ENTRIES SUPPLIED Start Marker

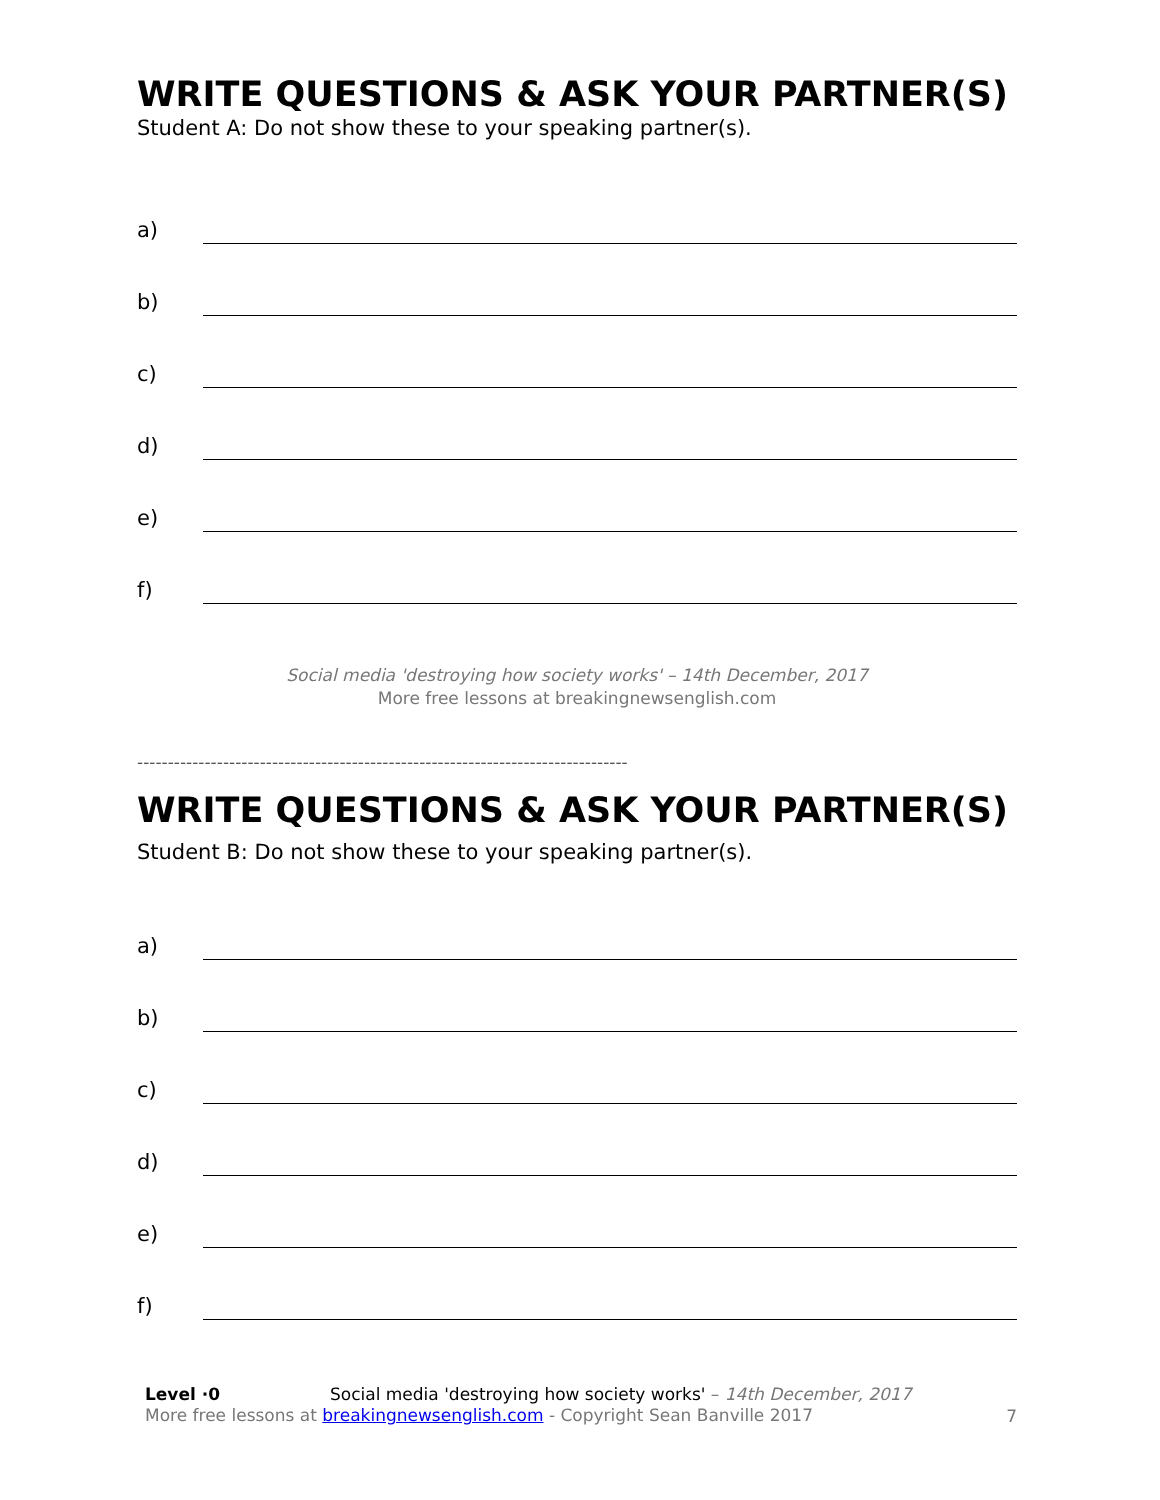WRITE QUESTIONS & ASK YOUR PARTNER(S)
Student A: Do not show these to your speaking partner(s).
a)
b)
c)
d)
e)
f)
Social media 'destroying how society works' – 14th December, 2017
More free lessons at breakingnewsenglish.com
--------------------------------------------------------------------------------
WRITE QUESTIONS & ASK YOUR PARTNER(S)
Student B: Do not show these to your speaking partner(s).
a)
b)
c)
d)
e)
f)
Level ·0
Social media 'destroying how society works' – 14th December, 2017
More free lessons at breakingnewsenglish.com - Copyright Sean Banville 2017
7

ENTRIES SUPPLIED End Marker

## THE TASK:
Repeat the data exactly as written, but without the pictures.

## ANSWER FOR THE TASK:
WRITE QUESTIONS & ASK YOUR PARTNER(S)
Student A: Do not show these to your speaking partner(s).
a)
b)
c)
d)
e)
f)
Social media 'destroying how society works' – 14th December, 2017
More free lessons at breakingnewsenglish.com
--------------------------------------------------------------------------------
WRITE QUESTIONS & ASK YOUR PARTNER(S)
Student B: Do not show these to your speaking partner(s).
a)
b)
c)
d)
e)
f)
Level ·0
Social media 'destroying how society works' – 14th December, 2017
More free lessons at breakingnewsenglish.com - Copyright Sean Banville 2017
7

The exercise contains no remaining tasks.